Olayın doğru olduğunu orada öğrendim. Demek gerçekten Yaşar’ı emekli edebilmek için bir tezgâh kurulmuş ve Aytaç Paşa’yı bir yıl daha uzatacaklar ve Yaşar’da otomatik olarak emekli olacaktı. Bunu kim yapabilir. Genelkurmay Başkanı böyle bir düzenlemeyi kabul etmiş olabilir mi? O kabul etmeden böyle bir şey olamazdı. Eğer o da kabul ettiyse zaten bizim işimiz bitti sayılırdı. Her neyse Burak’a elli bin kez tembih ettik aman kimse duymasın, bu konuyu hiç konuşma hele Yaşar hiç duymasın diye defalarca söyledik. Bu benim için büyük bir sürpriz olmuştu.”
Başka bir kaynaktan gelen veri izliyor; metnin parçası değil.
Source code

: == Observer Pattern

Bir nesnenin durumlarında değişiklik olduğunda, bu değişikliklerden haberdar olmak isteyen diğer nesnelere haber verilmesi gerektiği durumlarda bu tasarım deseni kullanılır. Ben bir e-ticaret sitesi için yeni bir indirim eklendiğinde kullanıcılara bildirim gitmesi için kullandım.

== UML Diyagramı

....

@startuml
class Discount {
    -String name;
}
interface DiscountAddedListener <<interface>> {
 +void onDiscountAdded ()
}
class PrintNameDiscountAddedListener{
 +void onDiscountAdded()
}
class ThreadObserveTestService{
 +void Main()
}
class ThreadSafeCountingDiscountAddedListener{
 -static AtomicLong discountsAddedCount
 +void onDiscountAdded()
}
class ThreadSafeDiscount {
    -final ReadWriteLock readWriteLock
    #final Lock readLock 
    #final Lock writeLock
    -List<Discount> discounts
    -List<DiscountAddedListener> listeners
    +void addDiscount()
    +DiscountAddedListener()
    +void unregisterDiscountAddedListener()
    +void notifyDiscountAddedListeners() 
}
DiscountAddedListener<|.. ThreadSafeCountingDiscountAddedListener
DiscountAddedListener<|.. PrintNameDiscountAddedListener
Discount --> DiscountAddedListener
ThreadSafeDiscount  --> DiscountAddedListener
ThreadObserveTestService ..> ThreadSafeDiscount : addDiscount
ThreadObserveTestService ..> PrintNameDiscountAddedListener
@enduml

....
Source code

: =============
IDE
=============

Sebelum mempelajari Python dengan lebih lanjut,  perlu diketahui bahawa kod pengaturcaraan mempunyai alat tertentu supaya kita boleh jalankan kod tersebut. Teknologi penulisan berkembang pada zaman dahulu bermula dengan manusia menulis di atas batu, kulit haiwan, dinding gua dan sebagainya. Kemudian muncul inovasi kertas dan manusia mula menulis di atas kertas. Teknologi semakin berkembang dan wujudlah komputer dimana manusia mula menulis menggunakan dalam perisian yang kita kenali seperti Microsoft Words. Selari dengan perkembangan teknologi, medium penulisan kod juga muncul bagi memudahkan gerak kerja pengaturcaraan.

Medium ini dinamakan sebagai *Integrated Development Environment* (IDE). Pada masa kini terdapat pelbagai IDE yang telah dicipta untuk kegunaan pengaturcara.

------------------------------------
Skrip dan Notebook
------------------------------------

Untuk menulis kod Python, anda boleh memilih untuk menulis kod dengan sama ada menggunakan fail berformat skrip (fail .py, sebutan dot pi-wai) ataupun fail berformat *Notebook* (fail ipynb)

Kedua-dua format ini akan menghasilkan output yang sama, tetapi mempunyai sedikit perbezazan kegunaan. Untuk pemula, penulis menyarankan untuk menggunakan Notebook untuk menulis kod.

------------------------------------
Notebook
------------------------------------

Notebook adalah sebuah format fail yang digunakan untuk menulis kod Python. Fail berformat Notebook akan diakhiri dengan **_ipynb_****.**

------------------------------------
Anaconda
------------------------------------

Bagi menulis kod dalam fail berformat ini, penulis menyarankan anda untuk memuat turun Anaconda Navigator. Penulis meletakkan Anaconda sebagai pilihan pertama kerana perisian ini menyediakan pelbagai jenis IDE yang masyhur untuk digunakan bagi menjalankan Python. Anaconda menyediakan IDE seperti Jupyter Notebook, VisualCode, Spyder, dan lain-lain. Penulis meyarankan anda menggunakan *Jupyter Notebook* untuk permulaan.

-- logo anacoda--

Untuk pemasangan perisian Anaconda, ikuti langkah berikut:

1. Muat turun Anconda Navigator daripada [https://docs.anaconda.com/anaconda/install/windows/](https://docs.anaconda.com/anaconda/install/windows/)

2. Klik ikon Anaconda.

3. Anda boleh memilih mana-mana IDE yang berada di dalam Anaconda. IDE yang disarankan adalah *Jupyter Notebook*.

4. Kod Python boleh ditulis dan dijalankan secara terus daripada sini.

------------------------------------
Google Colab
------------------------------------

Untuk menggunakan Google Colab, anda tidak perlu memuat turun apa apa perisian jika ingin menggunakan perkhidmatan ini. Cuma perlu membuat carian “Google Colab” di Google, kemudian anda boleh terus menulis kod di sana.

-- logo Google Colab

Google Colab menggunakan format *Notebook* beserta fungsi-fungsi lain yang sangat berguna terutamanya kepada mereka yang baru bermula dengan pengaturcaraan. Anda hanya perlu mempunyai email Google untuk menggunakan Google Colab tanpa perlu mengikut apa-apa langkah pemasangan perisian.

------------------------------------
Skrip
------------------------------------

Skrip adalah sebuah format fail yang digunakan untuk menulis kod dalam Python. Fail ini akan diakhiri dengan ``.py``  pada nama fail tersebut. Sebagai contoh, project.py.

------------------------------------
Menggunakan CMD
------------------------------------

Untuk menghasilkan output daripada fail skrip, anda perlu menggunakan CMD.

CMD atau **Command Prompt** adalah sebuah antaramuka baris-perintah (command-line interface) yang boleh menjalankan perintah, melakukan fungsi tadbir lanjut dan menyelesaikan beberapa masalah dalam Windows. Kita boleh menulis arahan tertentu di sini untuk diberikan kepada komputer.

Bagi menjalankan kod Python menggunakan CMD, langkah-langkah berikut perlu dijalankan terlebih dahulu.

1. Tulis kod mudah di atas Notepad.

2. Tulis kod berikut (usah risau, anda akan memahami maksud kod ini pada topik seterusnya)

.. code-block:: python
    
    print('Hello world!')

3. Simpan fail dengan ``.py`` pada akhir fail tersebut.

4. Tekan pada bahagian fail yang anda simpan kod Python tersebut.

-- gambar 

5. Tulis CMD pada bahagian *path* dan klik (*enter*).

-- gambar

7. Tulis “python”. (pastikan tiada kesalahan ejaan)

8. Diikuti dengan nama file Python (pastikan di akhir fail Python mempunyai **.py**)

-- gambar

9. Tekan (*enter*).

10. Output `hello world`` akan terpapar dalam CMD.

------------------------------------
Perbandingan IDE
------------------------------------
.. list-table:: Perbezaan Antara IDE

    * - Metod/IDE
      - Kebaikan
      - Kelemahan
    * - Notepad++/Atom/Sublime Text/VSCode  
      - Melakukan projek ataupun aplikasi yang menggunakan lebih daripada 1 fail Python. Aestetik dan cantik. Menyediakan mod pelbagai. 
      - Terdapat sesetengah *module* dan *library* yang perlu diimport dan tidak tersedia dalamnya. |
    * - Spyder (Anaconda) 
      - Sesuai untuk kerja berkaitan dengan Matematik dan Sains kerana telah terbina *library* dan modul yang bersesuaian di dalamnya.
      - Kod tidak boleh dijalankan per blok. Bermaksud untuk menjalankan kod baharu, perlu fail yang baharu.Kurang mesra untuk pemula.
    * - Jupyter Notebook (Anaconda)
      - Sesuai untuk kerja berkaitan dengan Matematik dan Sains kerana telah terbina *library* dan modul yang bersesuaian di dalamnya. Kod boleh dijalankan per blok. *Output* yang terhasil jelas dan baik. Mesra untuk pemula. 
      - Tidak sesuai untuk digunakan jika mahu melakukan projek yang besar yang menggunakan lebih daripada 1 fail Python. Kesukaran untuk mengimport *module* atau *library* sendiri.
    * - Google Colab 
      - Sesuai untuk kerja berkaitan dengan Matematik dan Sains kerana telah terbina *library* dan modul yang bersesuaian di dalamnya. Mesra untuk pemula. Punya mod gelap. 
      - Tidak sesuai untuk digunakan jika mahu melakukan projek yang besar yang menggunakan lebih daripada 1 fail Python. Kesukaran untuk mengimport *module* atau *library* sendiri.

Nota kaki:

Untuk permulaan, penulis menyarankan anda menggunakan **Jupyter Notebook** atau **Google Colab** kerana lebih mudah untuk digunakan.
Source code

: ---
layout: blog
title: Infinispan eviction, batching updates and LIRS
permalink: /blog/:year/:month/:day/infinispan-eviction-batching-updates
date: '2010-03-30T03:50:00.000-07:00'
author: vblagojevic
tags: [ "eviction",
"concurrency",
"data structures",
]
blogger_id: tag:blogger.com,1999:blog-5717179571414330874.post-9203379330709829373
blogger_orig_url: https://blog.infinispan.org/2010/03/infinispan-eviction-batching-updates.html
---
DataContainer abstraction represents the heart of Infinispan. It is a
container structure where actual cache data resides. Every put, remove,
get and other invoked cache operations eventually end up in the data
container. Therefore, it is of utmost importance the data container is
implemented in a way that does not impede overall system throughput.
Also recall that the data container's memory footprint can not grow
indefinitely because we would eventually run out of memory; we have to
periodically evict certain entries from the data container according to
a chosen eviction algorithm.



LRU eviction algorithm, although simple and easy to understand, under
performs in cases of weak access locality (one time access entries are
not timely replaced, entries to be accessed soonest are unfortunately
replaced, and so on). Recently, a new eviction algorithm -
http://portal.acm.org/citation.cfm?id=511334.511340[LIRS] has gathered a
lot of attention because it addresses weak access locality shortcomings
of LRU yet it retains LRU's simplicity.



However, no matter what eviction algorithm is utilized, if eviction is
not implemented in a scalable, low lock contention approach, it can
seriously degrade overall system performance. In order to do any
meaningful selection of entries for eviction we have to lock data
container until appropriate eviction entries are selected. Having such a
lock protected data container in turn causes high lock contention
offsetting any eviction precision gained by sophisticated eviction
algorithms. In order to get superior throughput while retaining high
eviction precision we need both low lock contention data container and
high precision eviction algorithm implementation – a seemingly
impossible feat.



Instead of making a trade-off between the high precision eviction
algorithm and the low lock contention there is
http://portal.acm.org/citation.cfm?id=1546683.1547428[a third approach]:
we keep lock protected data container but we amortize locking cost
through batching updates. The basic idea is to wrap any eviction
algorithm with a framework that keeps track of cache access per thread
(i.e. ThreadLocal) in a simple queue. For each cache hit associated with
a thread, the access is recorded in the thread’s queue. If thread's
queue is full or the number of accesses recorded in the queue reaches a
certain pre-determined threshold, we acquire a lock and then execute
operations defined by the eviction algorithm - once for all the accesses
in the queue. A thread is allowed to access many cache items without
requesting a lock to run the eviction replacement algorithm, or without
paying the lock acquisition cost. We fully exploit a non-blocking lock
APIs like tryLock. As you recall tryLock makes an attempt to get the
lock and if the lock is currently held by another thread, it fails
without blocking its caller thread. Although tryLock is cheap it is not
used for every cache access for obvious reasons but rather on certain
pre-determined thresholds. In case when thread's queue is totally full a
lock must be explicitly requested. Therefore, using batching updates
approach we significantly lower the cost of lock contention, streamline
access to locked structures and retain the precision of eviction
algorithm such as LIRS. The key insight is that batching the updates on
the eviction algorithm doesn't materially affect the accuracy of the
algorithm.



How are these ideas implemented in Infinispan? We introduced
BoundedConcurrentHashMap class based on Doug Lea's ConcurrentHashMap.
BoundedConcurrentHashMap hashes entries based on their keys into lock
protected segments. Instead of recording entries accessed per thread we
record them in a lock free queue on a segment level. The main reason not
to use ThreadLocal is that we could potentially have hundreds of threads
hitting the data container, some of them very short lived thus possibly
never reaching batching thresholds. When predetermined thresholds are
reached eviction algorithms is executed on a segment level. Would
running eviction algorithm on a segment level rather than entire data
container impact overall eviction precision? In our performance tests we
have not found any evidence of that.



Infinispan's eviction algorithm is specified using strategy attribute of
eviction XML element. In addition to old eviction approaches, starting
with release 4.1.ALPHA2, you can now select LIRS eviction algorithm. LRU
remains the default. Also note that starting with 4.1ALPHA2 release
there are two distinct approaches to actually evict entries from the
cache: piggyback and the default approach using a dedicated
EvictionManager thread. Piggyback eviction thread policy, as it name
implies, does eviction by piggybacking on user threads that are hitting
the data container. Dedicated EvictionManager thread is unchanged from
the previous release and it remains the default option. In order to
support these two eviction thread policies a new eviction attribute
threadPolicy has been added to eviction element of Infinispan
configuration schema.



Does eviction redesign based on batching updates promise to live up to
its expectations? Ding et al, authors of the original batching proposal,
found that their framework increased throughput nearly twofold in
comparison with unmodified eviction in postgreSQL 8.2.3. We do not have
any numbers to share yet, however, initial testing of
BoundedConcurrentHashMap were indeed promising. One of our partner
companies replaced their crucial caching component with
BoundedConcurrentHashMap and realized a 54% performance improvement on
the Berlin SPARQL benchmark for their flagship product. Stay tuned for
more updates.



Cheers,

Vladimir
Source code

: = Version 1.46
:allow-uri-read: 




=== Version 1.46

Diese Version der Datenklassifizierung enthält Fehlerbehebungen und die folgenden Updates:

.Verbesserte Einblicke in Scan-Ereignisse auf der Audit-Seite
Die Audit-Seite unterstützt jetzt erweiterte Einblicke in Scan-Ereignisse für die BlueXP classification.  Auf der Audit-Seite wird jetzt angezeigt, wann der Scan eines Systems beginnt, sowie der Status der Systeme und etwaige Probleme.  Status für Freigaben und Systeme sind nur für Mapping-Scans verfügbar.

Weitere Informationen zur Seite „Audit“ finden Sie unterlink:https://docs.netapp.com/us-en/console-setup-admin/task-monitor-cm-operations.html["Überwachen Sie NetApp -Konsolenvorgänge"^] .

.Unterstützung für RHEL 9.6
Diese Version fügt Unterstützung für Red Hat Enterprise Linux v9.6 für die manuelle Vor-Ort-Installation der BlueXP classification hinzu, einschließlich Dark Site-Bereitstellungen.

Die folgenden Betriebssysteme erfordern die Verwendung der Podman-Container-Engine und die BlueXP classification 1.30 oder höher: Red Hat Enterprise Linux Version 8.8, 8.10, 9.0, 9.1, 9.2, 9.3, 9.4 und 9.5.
‘En büyük yanlış emekli paşaları bir yere toplamaktı’
“Aytaç Paşa’yı görmeye gittim. Ankara’ya geliş maksadı İstanbul’da yapılacak olan sınıf arkadaşlarının toplantısından kaçmak olduğunu öğrendim. Şener onun aleyhinde bütün sınıf arkadaşlarına dedikodu yapmış. Sadece Şener değil Tuncer Kılınç ve Çetin Doğan da bu dedikodunun yayılmasına neden olmuşlar. Bu nedenle onların yanında kalmamak için kaçmış. Bana ‘Neler oluyor, benimle ilgili dedikodu var mı’ dedi. Ben de kendisine son söylediğimden bu yana bir gelişme olmadığını ve bu konuyu uzatmamasını söyledim. Ama kendisi çok alınmıştı ve kolay kolay unutacağa benzemiyordu.
Şener’in Yaşar’ın aleyhinde yaptıklarını olayları açıklamadan anlattı. ‘Yaşar’ı Kara Kuvvetleri Komutanı yapmamak için uğraştılar ama mani olamadılar, şimdi de Genelkurmay Başkanı olmasını önlemeye çalışıyorlar, belki de önleyecekler’ dedi. Bu arada Şener’in nasıl ikili oyun oynadığını, hükümete karşı gibi gözükerek nasıl bazıları ile iyi geçindiğini ve onların desteğini alarak Kara Kuvvetleri Komutanı olmak üzere teşebbüse geçtiğini, Adalet Bakanı ile nasıl yakın ilişki kurduğunu anlattı. Geldiğinden beri Genelkurmay Başkanı’nı aramamış ve aramaya da niyeti yoktu.
Sedat Peker davasından dolayı ona çok kırgındı; konuşmalarımız sırasında bana Fenerbahçe’de bulunan emekli Or’ların Kasımpaşa’nın belediyeye devredilmesi konusunda dedikodu yaptıklarını anlattı. Nasıl ve niye verilirmiş orası çok kıymetliymiş gibi. Haber Salim paşa’nın söylediklerini gerçekliyor. Bu adamların bir işin doğrusunu öğrenmektense dedikodu yapmayı tercih ediyorlar dedim ve Kasımpaşa projesinin ne olduğunu anlattım. Ben anlattıkça o da başını sallayarak tasdik etti. “Bunların hiçbirini bilmiyorlar” dedi, ben de onlara anlatmaya mecbur değilim dedim. Herhalde TSK’da yapılan en büyük yanlışlıklardan biri emekli orgeneralleri koruma lojmanları adı altında bir yere toplamak oldu.”